START Text block
I'm a complete noob in Pandas, and so far it seems that most of the formats are simply serialized sequential records, just like CSV, and at most can be sorted or indexed on one column. If nothing better comes up, I'll have to either build the indexes myself externally and juggle the edited rows manually before exporting the dataset, or dump the whole dataset in and out of a database—but I'd prefer avoiding both of those.
Edit: more specifically, it appears that Parquet has upper/lower bounds recorded for each column in each data page, and I wonder if these can be used as sort-of-indexes to speed up sorting on arbitrary columns, or whether other formats have similar features.
I would argue that parquet is indeed a good format for this situation. It maps well to the tabular nature of pandas dataframes, stores most common data in efficient binary representations (with optional compression), and is a standard, portable format. Furthermore, it allows you to load only those columns or "row groups" (chunks) you require. This latter gets to the crux of your problem.
Pandas' .to_parquet() will automatically store metadata relating to the indexing of your dataframe, and create the column max/min metadata as you suggest. If you use the fastparquet backend, you can use the filters= keyword when loading to select only some of the row-groups (this does not filter within row-groups)
pd.read_parquet('split', filters=[('cat', '==', '1')],
engine='fastparquet')
(selects only row-groups where some values of field 'cat' are equal to '1')
This can be particularly efficient, if you have used directory-based partitioning on writing, e.g.,
out.to_parquet('another_dataset.parq', partition_on=['cat'],
engine='fastparquet', file_scheme='hive')
Some of these options are only documented in the fastparquet docs, and maybe the API of that library implements slightly more than is available via the pandas methods; and I am not sure how well such options are implemented with the arrow backend.
Note further, that you may wish to read/save your dataframes using dask's to/read_parquet methods. Dask will understand the index if it is 1D and perform the equivalent of the filters= operation automatically load only relevant parts of the data on disc when you do filtering operations on the index. Dask is built to deal with data that does not easily fit into memory, and do computations in parallel.
(in answer to some of the comments above: Pandas-SQL interaction is generally not efficient, unless you can push the harder parts of the computation into a fast DB backend - in which case you don't really have a problem)
END Text block
- **Task set**
A) In the Parquet discussion, answer each question on its own line: (i) With which backend can the filters= keyword be used when loading? (ii) According to the edit, what does Parquet record for each column in each data page? (iii) In what case will Dask understand the index?
B) Does each statement agree with the Parquet discussion? Answer yes or no and quote the words that decide it.
(i) The filters= keyword filters rows within row-groups.
(ii) Dask is built to do computations in parallel.
(iii) Pandas-SQL interaction is generally efficient.
C) Write what comes next in the Parquet discussion, starting after its final sentence.
START Data provided
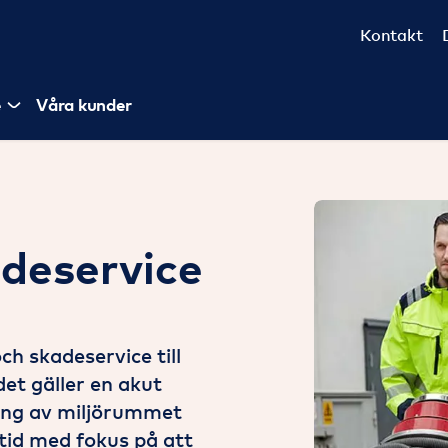
Kontakt
e
Våra kunder
adeservice
h skadeservice till
det gäller en akut
ring av miljörummet
ltid med fokus på att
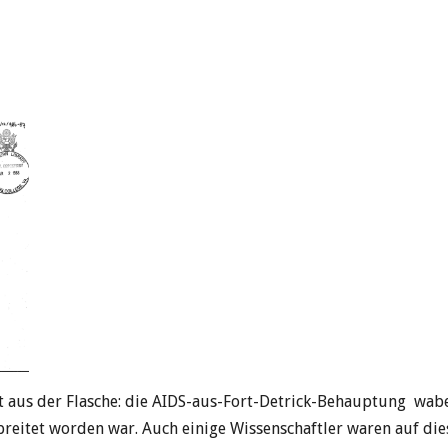
 aus der Flasche: die AIDS-aus-Fort-Detrick-Behauptung wabe
breitet worden war. Auch einige Wissenschaftler waren auf di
END Data provided
- **Your written answers**
A)
(i) The fastparquet backend.
(ii) Upper/lower bounds.
(iii) If the index is 1D.

B)
(i) No: "this does not filter within row-groups"
(ii) Yes: "Dask is built to deal with data that does not easily fit into memory, and do computations in parallel."
(iii) No: "Pandas-SQL interaction is generally not efficient"

C)
EDITs some specific notes:
parquet is not in general made for atomic record updating; but you could write to chunks of the whole (not via the pandas API - I think this is true for ALL of the writing format methods)
the "index" you speak on is not the same thing as a pandas index, but I am thinking that the information above may show that the sort of indexing in parquet is still useful for you.
If you decide to go the database route, SQLite is perfect since it's shipped with Python already, the driver api is in Python's standard library, and the fie format is platform independent. I use it for all my personal projects.
Example is modified from this tutorial on Pandas + sqlite3 and the pandas.io documentation:
# Code to create the db
import sqlite3
import pandas as pd
# Create a data frame
df = pd.DataFrame(dict(col1=[1,2,3], col2=['foo', 'bar', 'baz']))
df.index = ('row{}'.format(i) for i in range(df.shape[0]))
# Connect to your database
conn = sqlite3.connect("data/your_database.sqlite")
# Write the data to your table (overwrite old data)
df.to_sql('your_table', conn, if_exists='replace')
# Add more data
new_rows = pd.DataFrame(
dict(col1=[3, 4], col2=['notbaz', 'grunt']),
index=('row2', 'row3')
)
new_rows.to_sql('your_table', conn, if_exists='append') # `append`
This part is an aside in case you need more complex stuff:
# (oops - duplicate row 2)
# also ... need to quote "index" column name because it's a keyword.
query = 'SELECT * FROM your_table WHERE "index" = ?'
pd.read_sql(query, conn, params=('row2',))
# index col1 col2
# 0 row2 3 baz
# 1 row2 3 notbaz
# For more complex queries use pandas.io.sql
from pandas.io import sql
query = 'DELETE FROM your_table WHERE "col1" = ? AND "col2" = ?'
sql.execute(query, conn, params=(3, 'notbaz'))
conn.commit()
# close
conn.close()
When you or collaborators want to read from the database, just send them the
file data/your_database.sqlite and this code:
# Code to access the db
import sqlite3
import pandas as pd
# Connect to your database
conn = sqlite3.connect("data/your_database.sqlite")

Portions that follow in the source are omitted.